What I'm trying to figure out - should I get this saw or am I better off going with a newer, cheap model like the Black and Decker 5 amp jig saw you can get brand new on Amazon for $30? Any advice is much appreciated.


----------



## coxhaus (Jul 18, 2011)

I have a real old Dewalt and the blades seem to be hard to find. I rarely use it now days so it could be me. Did they change the jigsaw blades style?


----------



## tomp913 (Mar 7, 2014)

I have a Bosch of about the same vintage except the barrel body model. It is a great saw, smooth and still cuts to a straight line. If the saw is in good condition, I wouldn't hesitate buying it - although it may be worth looking at the availability of replacement parts. Couldn't give you a hint on parts though as I haven't done anything to mine except clean it off occasionally.


----------



## BrianS (Nov 7, 2004)

Hi, . Welcome to our little corner of the 'net.

I personally would not touch the black and decker, at any price. The "pretty old tool" will cut circles around it IMHO. I have a similar one, not sure of the model atm, but mine does not have the top handle, and it performs flawlessly.


----------



## Cherryville Chuck (Sep 28, 2010)

Hi and welcome. I agree with Brian. It's like the difference between a toy and a tool. Even as old as it is it might outlast a new B & D. Just make sure it doesn't use some odd ball blade type.


----------



## Stick486 (Jan 4, 2013)

it uses current blades..
take your pick...
parts are still available...


----------



## coxhaus (Jul 18, 2011)

If it uses current blades it sounds like a good deal. I will trade you my old Dewalt for it.


----------



## Stick486 (Jan 4, 2013)

coxhaus said:


> If it uses current blades it sounds like a good deal. I will trade you my old Dewalt for it.
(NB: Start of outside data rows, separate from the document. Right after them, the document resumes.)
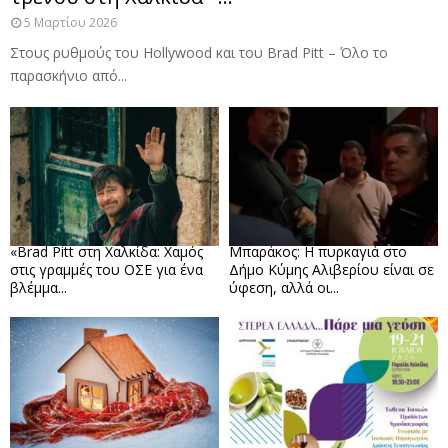
5 Μαρτίου 2026
Στους ρυθμούς του Hollywood και του Brad Pitt – Όλο το
παρασκήνιο από...
«Brad Pitt στη Χαλκίδα: Χαμός
Μπαράκος: Η πυρκαγιά στο
στις γραμμές του ΟΣΕ για ένα
Δήμο Κύμης Αλιβερίου είναι σε
βλέμμα...
ύφεση, αλλά οι...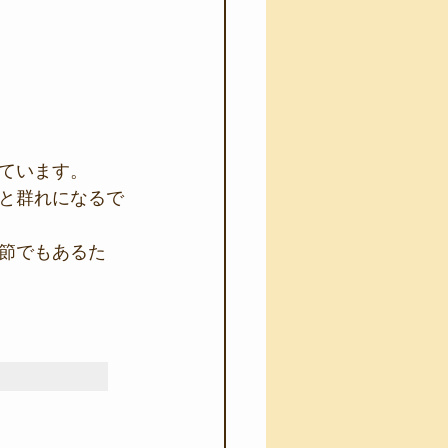
ています。
と群れになるで
節でもあるた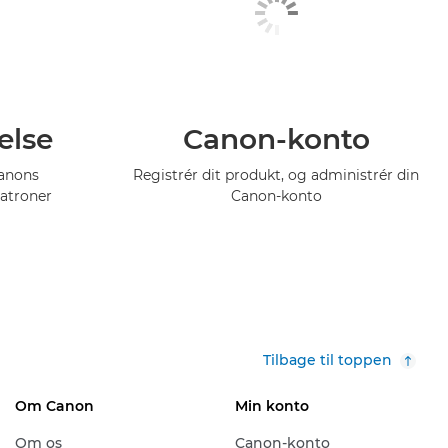
else
Canon-konto
Canons
Registrér dit produkt, og administrér din
atroner
Canon-konto
Tilbage til toppen
Om Canon
Min konto
Om os
Canon-konto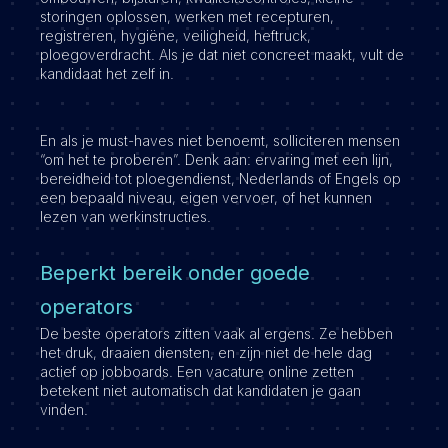
storingen oplossen, werken met recepturen,
registreren, hygiëne, veiligheid, heftruck,
ploegoverdracht. Als je dat niet concreet maakt, vult de
kandidaat het zelf in.
En als je must-haves niet benoemt, solliciteren mensen
“om het te proberen”. Denk aan: ervaring met een lijn,
bereidheid tot ploegendienst, Nederlands of Engels op
een bepaald niveau, eigen vervoer, of het kunnen
lezen van werkinstructies.
Beperkt bereik onder goede
operators
De beste operators zitten vaak al ergens. Ze hebben
het druk, draaien diensten, en zijn niet de hele dag
actief op jobboards. Een vacature online zetten
betekent niet automatisch dat kandidaten je gaan
vinden.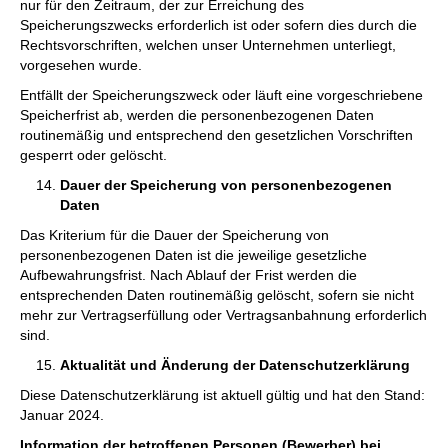
nur für den Zeitraum, der zur Erreichung des
Speicherungszwecks erforderlich ist oder sofern dies durch die
Rechtsvorschriften, welchen unser Unternehmen unterliegt,
vorgesehen wurde.
Entfällt der Speicherungszweck oder läuft eine vorgeschriebene
Speicherfrist ab, werden die personenbezogenen Daten
routinemäßig und entsprechend den gesetzlichen Vorschriften
gesperrt oder gelöscht.
Dauer der Speicherung von personenbezogenen
Daten
Das Kriterium für die Dauer der Speicherung von
personenbezogenen Daten ist die jeweilige gesetzliche
Aufbewahrungsfrist. Nach Ablauf der Frist werden die
entsprechenden Daten routinemäßig gelöscht, sofern sie nicht
mehr zur Vertragserfüllung oder Vertragsanbahnung erforderlich
sind.
Aktualität und Änderung der Datenschutzerklärung
Diese Datenschutzerklärung ist aktuell gültig und hat den Stand:
Januar 2024.
Information der betroffenen Personen (Bewerber) bei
I have that saw and it takes current blades...
lots of parts too...
Bosch 1581VS Parts List and Diagram - (0601581534) : eReplacementParts.com

you can keep your DW...
gots no use for it...


----------



## coxhaus (Jul 18, 2011)

Aw come on Stick. Don't you secretly want an old Dewalt jigsaw?


----------



## Stick486 (Jan 4, 2013)

coxhaus said:


> Aw come on Stick. Don't you secretly want an old Dewalt jigsaw?


the tools aren't bad...
it's the company and their CS that sucks...


----------



## Tiny (Aug 12, 2012)

Bosch professional tools the blue line are top quality. Also theyr vintage tools are good. I hava a drill from the late 1960' and the only thing it needs is the carbon for the contactor. The green line I wouldnt touch.


----------